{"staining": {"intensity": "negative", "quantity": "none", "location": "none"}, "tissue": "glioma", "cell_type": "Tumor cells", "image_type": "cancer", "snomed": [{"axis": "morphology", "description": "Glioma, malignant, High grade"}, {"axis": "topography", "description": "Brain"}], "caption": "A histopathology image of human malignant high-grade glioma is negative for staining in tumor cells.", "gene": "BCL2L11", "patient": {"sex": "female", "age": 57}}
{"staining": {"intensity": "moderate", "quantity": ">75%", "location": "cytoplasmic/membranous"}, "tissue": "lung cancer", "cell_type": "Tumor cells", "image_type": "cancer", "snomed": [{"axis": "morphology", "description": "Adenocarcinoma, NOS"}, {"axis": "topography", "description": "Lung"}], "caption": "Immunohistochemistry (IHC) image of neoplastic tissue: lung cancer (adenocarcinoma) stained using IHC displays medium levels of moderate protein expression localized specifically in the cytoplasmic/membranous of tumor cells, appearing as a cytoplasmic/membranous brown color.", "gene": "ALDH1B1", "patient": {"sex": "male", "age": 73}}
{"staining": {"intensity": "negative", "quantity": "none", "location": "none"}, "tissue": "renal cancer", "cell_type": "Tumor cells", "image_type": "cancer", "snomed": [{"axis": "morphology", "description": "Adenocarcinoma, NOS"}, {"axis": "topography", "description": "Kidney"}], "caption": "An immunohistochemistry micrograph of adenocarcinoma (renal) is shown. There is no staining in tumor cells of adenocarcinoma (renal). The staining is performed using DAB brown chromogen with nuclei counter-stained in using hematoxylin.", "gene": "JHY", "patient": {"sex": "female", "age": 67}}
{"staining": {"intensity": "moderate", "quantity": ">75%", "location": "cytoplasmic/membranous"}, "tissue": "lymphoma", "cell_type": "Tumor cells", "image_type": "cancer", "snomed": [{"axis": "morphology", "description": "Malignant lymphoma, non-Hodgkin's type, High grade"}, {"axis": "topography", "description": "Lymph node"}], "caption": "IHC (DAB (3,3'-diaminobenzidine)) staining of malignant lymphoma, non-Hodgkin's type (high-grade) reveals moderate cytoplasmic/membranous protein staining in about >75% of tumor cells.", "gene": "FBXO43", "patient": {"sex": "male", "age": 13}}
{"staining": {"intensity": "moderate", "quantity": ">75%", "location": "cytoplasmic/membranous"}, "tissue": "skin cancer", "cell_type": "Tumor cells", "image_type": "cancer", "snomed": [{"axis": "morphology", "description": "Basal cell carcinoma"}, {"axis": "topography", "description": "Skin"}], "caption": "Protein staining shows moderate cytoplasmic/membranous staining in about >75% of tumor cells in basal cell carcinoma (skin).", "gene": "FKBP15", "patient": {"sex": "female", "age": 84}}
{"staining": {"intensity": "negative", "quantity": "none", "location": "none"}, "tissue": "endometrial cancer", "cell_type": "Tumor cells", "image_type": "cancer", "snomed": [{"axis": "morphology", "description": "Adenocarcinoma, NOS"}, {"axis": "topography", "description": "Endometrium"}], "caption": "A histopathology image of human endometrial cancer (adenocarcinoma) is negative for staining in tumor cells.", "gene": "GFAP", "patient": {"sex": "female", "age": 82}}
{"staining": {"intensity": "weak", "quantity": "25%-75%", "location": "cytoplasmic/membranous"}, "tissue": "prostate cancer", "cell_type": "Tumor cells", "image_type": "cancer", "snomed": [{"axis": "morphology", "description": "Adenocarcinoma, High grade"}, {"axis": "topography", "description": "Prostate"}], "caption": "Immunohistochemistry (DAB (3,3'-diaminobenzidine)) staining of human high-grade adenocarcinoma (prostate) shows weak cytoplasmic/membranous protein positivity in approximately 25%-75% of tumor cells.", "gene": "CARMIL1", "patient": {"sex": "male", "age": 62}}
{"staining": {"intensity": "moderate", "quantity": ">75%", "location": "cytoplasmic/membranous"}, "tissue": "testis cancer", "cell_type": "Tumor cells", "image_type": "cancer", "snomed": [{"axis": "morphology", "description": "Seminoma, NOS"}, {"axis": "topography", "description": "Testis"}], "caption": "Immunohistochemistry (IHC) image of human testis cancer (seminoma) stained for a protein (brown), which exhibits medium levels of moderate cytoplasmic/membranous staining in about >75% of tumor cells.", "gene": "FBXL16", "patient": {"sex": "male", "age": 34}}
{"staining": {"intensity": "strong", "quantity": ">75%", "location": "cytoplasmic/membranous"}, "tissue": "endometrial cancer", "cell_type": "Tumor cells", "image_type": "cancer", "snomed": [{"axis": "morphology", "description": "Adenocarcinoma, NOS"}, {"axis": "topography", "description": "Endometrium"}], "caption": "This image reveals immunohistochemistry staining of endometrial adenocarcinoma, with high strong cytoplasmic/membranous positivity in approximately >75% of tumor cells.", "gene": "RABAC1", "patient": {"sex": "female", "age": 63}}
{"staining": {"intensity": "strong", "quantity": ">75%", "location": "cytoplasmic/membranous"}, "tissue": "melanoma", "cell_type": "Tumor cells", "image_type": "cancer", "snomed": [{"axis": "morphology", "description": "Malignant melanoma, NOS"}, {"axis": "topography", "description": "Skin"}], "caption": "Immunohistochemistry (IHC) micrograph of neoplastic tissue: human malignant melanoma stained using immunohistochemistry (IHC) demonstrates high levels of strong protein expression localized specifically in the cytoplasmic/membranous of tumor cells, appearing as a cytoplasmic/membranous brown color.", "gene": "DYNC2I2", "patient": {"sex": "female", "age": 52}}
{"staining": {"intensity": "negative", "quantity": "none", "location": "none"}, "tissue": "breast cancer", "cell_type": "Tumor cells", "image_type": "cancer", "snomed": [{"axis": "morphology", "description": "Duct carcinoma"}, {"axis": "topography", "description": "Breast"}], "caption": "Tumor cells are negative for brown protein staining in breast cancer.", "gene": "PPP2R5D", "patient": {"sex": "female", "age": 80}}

▸ **Task directions**
Copy out the material exactly, omitting nothing.

▸ **Response**
{"staining": {"intensity": "negative", "quantity": "none", "location": "none"}, "tissue": "glioma", "cell_type": "Tumor cells", "image_type": "cancer", "snomed": [{"axis": "morphology", "description": "Glioma, malignant, High grade"}, {"axis": "topography", "description": "Brain"}], "caption": "A histopathology image of human malignant high-grade glioma is negative for staining in tumor cells.", "gene": "BCL2L11", "patient": {"sex": "female", "age": 57}}
{"staining": {"intensity": "moderate", "quantity": ">75%", "location": "cytoplasmic/membranous"}, "tissue": "lung cancer", "cell_type": "Tumor cells", "image_type": "cancer", "snomed": [{"axis": "morphology", "description": "Adenocarcinoma, NOS"}, {"axis": "topography", "description": "Lung"}], "caption": "Immunohistochemistry (IHC) image of neoplastic tissue: lung cancer (adenocarcinoma) stained using IHC displays medium levels of moderate protein expression localized specifically in the cytoplasmic/membranous of tumor cells, appearing as a cytoplasmic/membranous brown color.", "gene": "ALDH1B1", "patient": {"sex": "male", "age": 73}}
{"staining": {"intensity": "negative", "quantity": "none", "location": "none"}, "tissue": "renal cancer", "cell_type": "Tumor cells", "image_type": "cancer", "snomed": [{"axis": "morphology", "description": "Adenocarcinoma, NOS"}, {"axis": "topography", "description": "Kidney"}], "caption": "An immunohistochemistry micrograph of adenocarcinoma (renal) is shown. There is no staining in tumor cells of adenocarcinoma (renal). The staining is performed using DAB brown chromogen with nuclei counter-stained in using hematoxylin.", "gene": "JHY", "patient": {"sex": "female", "age": 67}}
{"staining": {"intensity": "moderate", "quantity": ">75%", "location": "cytoplasmic/membranous"}, "tissue": "lymphoma", "cell_type": "Tumor cells", "image_type": "cancer", "snomed": [{"axis": "morphology", "description": "Malignant lymphoma, non-Hodgkin's type, High grade"}, {"axis": "topography", "description": "Lymph node"}], "caption": "IHC (DAB (3,3'-diaminobenzidine)) staining of malignant lymphoma, non-Hodgkin's type (high-grade) reveals moderate cytoplasmic/membranous protein staining in about >75% of tumor cells.", "gene": "FBXO43", "patient": {"sex": "male", "age": 13}}
{"staining": {"intensity": "moderate", "quantity": ">75%", "location": "cytoplasmic/membranous"}, "tissue": "skin cancer", "cell_type": "Tumor cells", "image_type": "cancer", "snomed": [{"axis": "morphology", "description": "Basal cell carcinoma"}, {"axis": "topography", "description": "Skin"}], "caption": "Protein staining shows moderate cytoplasmic/membranous staining in about >75% of tumor cells in basal cell carcinoma (skin).", "gene": "FKBP15", "patient": {"sex": "female", "age": 84}}
{"staining": {"intensity": "negative", "quantity": "none", "location": "none"}, "tissue": "endometrial cancer", "cell_type": "Tumor cells", "image_type": "cancer", "snomed": [{"axis": "morphology", "description": "Adenocarcinoma, NOS"}, {"axis": "topography", "description": "Endometrium"}], "caption": "A histopathology image of human endometrial cancer (adenocarcinoma) is negative for staining in tumor cells.", "gene": "GFAP", "patient": {"sex": "female", "age": 82}}
{"staining": {"intensity": "weak", "quantity": "25%-75%", "location": "cytoplasmic/membranous"}, "tissue": "prostate cancer", "cell_type": "Tumor cells", "image_type": "cancer", "snomed": [{"axis": "morphology", "description": "Adenocarcinoma, High grade"}, {"axis": "topography", "description": "Prostate"}], "caption": "Immunohistochemistry (DAB (3,3'-diaminobenzidine)) staining of human high-grade adenocarcinoma (prostate) shows weak cytoplasmic/membranous protein positivity in approximately 25%-75% of tumor cells.", "gene": "CARMIL1", "patient": {"sex": "male", "age": 62}}
{"staining": {"intensity": "moderate", "quantity": ">75%", "location": "cytoplasmic/membranous"}, "tissue": "testis cancer", "cell_type": "Tumor cells", "image_type": "cancer", "snomed": [{"axis": "morphology", "description": "Seminoma, NOS"}, {"axis": "topography", "description": "Testis"}], "caption": "Immunohistochemistry (IHC) image of human testis cancer (seminoma) stained for a protein (brown), which exhibits medium levels of moderate cytoplasmic/membranous staining in about >75% of tumor cells.", "gene": "FBXL16", "patient": {"sex": "male", "age": 34}}
{"staining": {"intensity": "strong", "quantity": ">75%", "location": "cytoplasmic/membranous"}, "tissue": "endometrial cancer", "cell_type": "Tumor cells", "image_type": "cancer", "snomed": [{"axis": "morphology", "description": "Adenocarcinoma, NOS"}, {"axis": "topography", "description": "Endometrium"}], "caption": "This image reveals immunohistochemistry staining of endometrial adenocarcinoma, with high strong cytoplasmic/membranous positivity in approximately >75% of tumor cells.", "gene": "RABAC1", "patient": {"sex": "female", "age": 63}}
{"staining": {"intensity": "strong", "quantity": ">75%", "location": "cytoplasmic/membranous"}, "tissue": "melanoma", "cell_type": "Tumor cells", "image_type": "cancer", "snomed": [{"axis": "morphology", "description": "Malignant melanoma, NOS"}, {"axis": "topography", "description": "Skin"}], "caption": "Immunohistochemistry (IHC) micrograph of neoplastic tissue: human malignant melanoma stained using immunohistochemistry (IHC) demonstrates high levels of strong protein expression localized specifically in the cytoplasmic/membranous of tumor cells, appearing as a cytoplasmic/membranous brown color.", "gene": "DYNC2I2", "patient": {"sex": "female", "age": 52}}
{"staining": {"intensity": "negative", "quantity": "none", "location": "none"}, "tissue": "breast cancer", "cell_type": "Tumor cells", "image_type": "cancer", "snomed": [{"axis": "morphology", "description": "Duct carcinoma"}, {"axis": "topography", "description": "Breast"}], "caption": "Tumor cells are negative for brown protein staining in breast cancer.", "gene": "PPP2R5D", "patient": {"sex": "female", "age": 80}}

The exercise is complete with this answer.